[Stored data entries]
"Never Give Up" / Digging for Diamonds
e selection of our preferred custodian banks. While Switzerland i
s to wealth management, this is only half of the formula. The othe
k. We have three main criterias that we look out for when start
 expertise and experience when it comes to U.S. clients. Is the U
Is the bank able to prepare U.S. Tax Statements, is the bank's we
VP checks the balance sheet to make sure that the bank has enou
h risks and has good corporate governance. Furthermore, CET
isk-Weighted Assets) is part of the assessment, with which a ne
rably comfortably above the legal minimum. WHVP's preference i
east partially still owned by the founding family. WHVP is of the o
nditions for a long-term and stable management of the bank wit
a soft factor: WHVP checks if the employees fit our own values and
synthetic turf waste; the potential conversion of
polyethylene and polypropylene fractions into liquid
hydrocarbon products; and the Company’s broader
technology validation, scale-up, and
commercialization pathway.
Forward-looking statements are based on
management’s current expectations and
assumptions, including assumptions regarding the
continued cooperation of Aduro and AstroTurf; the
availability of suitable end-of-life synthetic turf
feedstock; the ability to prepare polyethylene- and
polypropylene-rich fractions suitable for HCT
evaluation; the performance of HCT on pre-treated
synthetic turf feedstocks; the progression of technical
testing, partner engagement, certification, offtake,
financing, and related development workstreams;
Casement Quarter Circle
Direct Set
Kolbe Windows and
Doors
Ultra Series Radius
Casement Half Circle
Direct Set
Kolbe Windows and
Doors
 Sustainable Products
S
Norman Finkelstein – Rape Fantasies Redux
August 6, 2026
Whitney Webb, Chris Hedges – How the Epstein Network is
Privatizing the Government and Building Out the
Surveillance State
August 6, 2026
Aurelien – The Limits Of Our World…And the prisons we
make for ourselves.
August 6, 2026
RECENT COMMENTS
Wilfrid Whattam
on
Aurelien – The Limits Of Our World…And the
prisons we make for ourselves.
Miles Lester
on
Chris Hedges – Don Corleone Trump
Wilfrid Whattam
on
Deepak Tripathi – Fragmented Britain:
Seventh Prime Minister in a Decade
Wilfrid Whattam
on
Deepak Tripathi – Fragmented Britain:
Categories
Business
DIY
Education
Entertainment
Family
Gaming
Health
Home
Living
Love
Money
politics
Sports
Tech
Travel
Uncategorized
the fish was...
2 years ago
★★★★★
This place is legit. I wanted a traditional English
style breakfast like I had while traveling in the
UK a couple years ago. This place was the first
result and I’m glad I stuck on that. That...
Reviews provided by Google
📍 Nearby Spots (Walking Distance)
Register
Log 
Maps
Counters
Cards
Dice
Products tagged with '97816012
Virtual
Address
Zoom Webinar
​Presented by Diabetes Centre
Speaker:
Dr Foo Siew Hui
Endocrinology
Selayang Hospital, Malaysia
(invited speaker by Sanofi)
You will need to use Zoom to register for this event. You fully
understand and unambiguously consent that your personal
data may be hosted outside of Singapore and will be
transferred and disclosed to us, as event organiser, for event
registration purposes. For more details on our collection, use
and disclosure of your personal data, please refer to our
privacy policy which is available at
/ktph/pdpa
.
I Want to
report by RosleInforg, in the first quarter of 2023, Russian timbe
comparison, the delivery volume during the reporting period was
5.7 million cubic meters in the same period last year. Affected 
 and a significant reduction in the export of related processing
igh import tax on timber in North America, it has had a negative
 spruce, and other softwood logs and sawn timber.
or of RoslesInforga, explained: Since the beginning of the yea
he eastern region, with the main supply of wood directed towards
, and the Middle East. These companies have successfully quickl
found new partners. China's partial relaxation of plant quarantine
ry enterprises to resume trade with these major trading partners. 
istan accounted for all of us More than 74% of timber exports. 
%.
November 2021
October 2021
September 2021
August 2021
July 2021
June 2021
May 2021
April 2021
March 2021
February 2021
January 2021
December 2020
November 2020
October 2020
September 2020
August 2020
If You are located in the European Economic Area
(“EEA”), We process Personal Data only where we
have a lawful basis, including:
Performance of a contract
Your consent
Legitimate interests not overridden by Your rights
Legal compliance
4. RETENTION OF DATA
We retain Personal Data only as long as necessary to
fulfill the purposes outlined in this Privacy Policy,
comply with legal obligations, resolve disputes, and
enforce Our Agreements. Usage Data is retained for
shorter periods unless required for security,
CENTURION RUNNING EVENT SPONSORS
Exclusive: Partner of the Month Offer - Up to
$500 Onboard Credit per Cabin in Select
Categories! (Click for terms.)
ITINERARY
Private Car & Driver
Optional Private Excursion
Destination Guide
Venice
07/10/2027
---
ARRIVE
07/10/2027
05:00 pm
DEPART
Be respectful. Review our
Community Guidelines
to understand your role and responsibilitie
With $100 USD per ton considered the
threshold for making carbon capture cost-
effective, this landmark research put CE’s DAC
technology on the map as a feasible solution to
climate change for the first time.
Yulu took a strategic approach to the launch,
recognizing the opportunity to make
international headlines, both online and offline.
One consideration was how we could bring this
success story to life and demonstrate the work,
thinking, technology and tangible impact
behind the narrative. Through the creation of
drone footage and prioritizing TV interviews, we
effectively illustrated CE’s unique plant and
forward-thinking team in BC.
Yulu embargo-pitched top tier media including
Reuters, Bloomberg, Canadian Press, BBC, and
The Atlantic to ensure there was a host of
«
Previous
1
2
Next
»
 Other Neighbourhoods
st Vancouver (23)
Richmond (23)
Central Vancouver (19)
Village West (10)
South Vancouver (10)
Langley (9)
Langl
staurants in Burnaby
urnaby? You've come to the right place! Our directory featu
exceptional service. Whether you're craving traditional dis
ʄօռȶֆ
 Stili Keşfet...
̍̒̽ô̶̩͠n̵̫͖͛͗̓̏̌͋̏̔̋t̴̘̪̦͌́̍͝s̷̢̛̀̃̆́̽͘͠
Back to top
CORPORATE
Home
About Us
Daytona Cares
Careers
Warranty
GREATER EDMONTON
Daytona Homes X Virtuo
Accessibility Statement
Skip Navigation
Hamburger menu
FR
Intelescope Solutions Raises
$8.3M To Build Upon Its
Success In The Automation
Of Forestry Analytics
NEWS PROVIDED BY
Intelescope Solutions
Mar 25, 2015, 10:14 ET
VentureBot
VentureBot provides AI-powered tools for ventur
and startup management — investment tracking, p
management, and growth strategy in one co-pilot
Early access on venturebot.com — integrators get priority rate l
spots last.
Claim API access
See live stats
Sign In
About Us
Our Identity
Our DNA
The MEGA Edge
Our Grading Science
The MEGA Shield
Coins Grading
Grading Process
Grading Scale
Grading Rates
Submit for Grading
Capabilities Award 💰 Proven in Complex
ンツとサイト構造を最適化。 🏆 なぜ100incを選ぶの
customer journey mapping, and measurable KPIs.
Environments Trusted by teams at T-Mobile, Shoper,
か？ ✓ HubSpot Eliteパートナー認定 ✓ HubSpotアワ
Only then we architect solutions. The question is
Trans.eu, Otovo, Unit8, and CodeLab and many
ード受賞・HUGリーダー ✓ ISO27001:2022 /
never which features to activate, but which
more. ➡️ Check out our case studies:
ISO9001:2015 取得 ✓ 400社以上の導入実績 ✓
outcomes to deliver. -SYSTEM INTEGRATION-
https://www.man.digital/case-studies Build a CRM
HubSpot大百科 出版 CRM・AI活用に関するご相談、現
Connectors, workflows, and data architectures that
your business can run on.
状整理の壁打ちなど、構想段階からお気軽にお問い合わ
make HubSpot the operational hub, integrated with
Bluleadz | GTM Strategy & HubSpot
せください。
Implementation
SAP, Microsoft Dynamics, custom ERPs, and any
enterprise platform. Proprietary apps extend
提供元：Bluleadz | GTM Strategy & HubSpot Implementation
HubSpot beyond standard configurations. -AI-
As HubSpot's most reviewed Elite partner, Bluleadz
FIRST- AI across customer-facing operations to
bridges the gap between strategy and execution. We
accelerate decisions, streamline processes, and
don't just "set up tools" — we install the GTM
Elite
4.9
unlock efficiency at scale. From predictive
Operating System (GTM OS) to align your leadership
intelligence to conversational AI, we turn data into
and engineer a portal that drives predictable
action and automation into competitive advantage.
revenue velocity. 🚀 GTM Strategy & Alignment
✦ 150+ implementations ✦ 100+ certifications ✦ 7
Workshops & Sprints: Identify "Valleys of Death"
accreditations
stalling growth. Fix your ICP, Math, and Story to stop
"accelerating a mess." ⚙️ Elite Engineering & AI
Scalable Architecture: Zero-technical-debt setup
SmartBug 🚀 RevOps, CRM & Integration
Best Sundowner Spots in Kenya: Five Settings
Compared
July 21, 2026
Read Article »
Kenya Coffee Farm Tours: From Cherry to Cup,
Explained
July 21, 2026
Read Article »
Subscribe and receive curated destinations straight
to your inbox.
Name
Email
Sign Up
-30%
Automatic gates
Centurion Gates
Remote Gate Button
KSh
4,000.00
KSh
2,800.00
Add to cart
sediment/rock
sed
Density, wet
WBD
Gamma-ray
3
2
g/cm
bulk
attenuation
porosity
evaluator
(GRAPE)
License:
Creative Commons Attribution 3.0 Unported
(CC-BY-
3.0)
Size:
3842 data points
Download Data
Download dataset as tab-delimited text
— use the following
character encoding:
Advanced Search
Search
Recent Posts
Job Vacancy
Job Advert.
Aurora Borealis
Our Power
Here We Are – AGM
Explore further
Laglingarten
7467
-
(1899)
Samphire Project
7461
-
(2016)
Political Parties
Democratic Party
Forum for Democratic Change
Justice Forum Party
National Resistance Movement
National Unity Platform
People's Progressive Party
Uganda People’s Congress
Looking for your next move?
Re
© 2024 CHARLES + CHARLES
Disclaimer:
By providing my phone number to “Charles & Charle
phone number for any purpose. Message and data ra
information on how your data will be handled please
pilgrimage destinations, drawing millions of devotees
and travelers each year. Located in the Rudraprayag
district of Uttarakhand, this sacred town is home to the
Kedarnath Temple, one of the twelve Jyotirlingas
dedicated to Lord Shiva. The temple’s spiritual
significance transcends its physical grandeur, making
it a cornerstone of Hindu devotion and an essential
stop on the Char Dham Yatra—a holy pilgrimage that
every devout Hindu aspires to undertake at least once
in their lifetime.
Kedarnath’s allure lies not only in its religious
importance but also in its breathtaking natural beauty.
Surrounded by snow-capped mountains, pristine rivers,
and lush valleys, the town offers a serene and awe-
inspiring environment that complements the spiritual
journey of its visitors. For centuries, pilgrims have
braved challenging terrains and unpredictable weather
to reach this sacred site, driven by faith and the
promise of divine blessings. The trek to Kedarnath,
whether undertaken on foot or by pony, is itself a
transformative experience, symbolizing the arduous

→ Your instructions
In your answer, include only the lines above starting at the line that holds "Be respectful. Review our" and ending at the line that holds "technology on the", copied exactly.

→ Exercise solution
Be respectful. Review our
Community Guidelines
to understand your role and responsibilitie
With $100 USD per ton considered the
threshold for making carbon capture cost-
effective, this landmark research put CE’s DAC
technology on the map as a feasible solution to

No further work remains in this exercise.